Teri M. Stein
Teri Stein has spent more than two decades combining her love of research, writing, and social justice into passionate advocacy on behalf of her clients. With a legal career that has spanned from working at a global law firm, to running her own consulting firm, to creating a volunteer legal services organization, Teri consistently takes a client-centered approach. She tackles every case — from nationwide class actions to individual asylum claims — with a perspective informed by her work in law and public policy. Teri is a problem solver who welcomes the challenge of finding creative solutions.
As a senior associate working at a multinational firm, Teri specialized in complex commercial litigation, handling strategy and managing teams engaged in “bet the company” litigation. Drawing on her experience as a law clerk with the Ninth Circuit Court of Appeals, she also focused on appellate litigation in state and federal courts. After leaving the firm to spend some cherished time with her young daughter, Teri formed her own consulting practice, where she advised public entities and private individuals on a range of legal and policy matters. Teri also served for several years as a member of the East Los Angeles Area Planning Commission, which approved or rejected real estate development projects based on their impact on neighborhoods and local communities.
In January 2017, Teri founded the Legal Aid Pop Up Clinic, which paired lawyers and other volunteers with established community organizations to provide services to vulnerable populations. Teri trained hundreds of volunteers to staff clinics throughout southern California, with a particular focus on helping DACA recipients, undocumented individuals and mixed status families, and LGBTQ+ individuals who sought to legally change their names and gender markers. Teri also developed and presented “Know Your Rights” trainings to more than a thousand individuals who work with immigrant populations in educational and medical settings to help them protect and inform the people they serve.
Teri received her J.D. from Stanford Law School in 2003, and her A.B. with honors and distinction in Humanities from Stanford University. She served as a federal law clerk to the Honorable Kim McLane Wardlaw of the United States Court of Appeals for the Ninth Circuit.
Teri has been honored by numerous state and local bar associations and public interest organizations. Teri received the California State Bar Association President’s Pro Bono Award and the Los Angeles County Bar Association’s Aranda Outstanding Public Service Award for her successful advocacy on behalf of a transgender, HIV positive woman seeking asylum from Mexico. She is also a five-time recipient of the Wiley Manuel Award for Pro Bono Service, and has been honored for outstanding legal advocacy by the California Habeas Project/Free Battered Women, HIV/AIDS Legal Services Advocates, and the Esperanza Immigrant Rights Project.

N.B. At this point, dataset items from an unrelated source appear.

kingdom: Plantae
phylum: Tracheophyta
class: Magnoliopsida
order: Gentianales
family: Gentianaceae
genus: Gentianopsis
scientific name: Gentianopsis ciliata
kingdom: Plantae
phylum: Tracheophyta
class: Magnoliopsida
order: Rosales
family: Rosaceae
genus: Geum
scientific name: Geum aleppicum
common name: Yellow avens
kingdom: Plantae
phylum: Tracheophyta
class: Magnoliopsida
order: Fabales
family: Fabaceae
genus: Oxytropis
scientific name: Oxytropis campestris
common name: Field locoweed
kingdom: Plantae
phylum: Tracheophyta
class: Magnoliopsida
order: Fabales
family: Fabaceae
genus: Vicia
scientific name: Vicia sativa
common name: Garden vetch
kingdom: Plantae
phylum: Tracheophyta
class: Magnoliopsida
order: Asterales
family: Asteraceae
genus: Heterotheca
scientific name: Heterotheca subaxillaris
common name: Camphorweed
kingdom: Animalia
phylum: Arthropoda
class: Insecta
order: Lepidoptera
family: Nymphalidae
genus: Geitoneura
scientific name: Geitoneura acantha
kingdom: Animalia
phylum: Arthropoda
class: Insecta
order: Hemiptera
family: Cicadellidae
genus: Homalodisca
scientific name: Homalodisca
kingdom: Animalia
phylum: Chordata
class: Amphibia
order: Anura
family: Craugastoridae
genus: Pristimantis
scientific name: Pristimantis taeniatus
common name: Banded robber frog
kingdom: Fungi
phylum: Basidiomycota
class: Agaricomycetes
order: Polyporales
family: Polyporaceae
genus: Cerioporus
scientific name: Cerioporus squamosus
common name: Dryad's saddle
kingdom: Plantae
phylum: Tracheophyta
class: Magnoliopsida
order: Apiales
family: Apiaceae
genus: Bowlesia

In addition to her lifelong pursuit of justice, Teri is also a writer of nonfiction. Her latest piece, Penumbra, was selected as one of the year’s most notable essays by The Best American Essays 2024.
Some of Teri’s representative cases are summarized below:
Obtained a major federal preemption ruling, which protected her client, a national airline, from potentially inconsistent applications of state law to itsbusiness practices.
Successfully defended a multinational corporation’s efforts to protect its intellectual property and trade secrets against a challenge by a competitor seeking to misappropriate trade secrets.
Obtained a grant of asylum for an Anglophone Cameroonian who had been tortured by the Francophone government because of her nationality and imputed political opinion.
Obtained a grant of withholding of removal for an HIV positive, transgender woman from Mexico who was the victim of sexual violence by local police because of her gender identity.